Orpheus would go on to perform three concerts per season under Finger’s tenure, often bringing front-line soloists at no additional cost; the relationship continues as Williams Center celebrates its 40th anniversary.
“Williams has always provided Orpheus with a place to road-test its programs before presenting the concert at their home at Carnegie Hall, a bonus for our audiences,” Finger says.
“I couldn’t have afforded to hire Emanuel Ax, for example, but when he came here with Orpheus, which had engaged him for their season that year, everybody gained by it,” he says. “Even though Williams is a smaller venue than they’re used to, they can always work out their cues and benefit from the subtle dynamics achieved in this intimate setting before presenting their concert in New York.”
Audience-performer bond
With a few exceptions, Finger always presented a fresh slate of performances for each season, and many musicians and dancers over the years have appreciated the acoustical properties of Williams Center and the informal post-performance interactions with audience members in the Williams Center lobby.
“Performers have always liked the intimacy of our concert hall and the opportunity to meet the audience after the concert,” he says, recalling some of his most memorable performances, among them Edgar Meyer’s performance with the Emerson String Quartet, sitar virtuoso Anoushka Shankar, who performed a new concerto written for her by her father, Ravi Shankar, and violinist Nadja Salerno-Sonnenberg’s performance of Astor Piazzolla’s Four Seasons of Buenos Aires with Orpheus.
“Our audiences feel like a family. You always see someone you know and instantly strike up conversation at intermission or afterward about what was just experienced during a performance,” he says. “We’ve been blessed by the Williams Center, a great cultural resource for our campus and the wider community. And there’s so much more to come and experience.”
1 Comment
What a nice article. Ellis did a great job of growing the Performing Arts Series. He accomplished much to be admired.

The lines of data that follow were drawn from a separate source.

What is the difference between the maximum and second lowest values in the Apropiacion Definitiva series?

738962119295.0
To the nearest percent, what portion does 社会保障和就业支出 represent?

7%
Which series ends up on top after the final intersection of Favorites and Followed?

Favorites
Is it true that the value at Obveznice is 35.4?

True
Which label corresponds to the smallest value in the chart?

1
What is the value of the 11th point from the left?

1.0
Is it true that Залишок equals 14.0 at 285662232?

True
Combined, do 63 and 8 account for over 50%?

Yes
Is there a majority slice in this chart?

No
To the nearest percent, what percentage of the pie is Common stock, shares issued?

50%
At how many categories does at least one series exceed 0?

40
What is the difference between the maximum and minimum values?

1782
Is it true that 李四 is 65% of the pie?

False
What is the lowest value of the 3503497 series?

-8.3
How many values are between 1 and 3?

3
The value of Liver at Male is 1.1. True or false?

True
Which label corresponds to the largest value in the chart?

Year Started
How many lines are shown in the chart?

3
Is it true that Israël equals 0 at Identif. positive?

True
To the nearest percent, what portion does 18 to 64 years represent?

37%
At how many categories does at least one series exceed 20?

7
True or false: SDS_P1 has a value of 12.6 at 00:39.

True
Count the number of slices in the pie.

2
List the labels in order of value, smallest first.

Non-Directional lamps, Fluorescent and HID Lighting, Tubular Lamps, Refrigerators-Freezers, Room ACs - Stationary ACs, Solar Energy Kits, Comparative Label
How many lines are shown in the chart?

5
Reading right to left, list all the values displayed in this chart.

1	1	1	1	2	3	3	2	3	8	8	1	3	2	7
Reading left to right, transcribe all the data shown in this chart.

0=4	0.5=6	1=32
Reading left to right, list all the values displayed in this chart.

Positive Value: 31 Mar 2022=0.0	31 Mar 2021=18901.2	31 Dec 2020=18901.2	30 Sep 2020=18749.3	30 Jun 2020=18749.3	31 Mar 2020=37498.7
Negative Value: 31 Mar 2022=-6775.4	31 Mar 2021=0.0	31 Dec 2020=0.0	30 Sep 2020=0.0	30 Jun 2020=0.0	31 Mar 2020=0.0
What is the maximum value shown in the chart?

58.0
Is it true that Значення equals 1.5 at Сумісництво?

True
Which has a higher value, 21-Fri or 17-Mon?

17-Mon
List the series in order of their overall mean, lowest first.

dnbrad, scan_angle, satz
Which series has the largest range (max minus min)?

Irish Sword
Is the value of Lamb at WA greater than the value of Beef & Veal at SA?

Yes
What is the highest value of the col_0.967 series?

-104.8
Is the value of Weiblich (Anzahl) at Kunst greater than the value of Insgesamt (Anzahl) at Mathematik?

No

The “Williams Center for the Arts”was the academic home to the Art Department, Music Department and the Theater Program.
Michiko Okaya, Diane Ahl, and Ida Sinkevic along with many other faculty members were major contributors to the development of the Art presence anchored by this center. Robust programs in the arts grew quickly providing a more balanced academic experience for students.
After sixteen years, the building was renamed the “Performing Arts Center” after the Williams Visual Arts Building opened, a forerunner of the Arts Campus, now firmly established at the base of College Hill. Congratulations to Ellis and all who contributed to the success of the Arts at Lafayette College.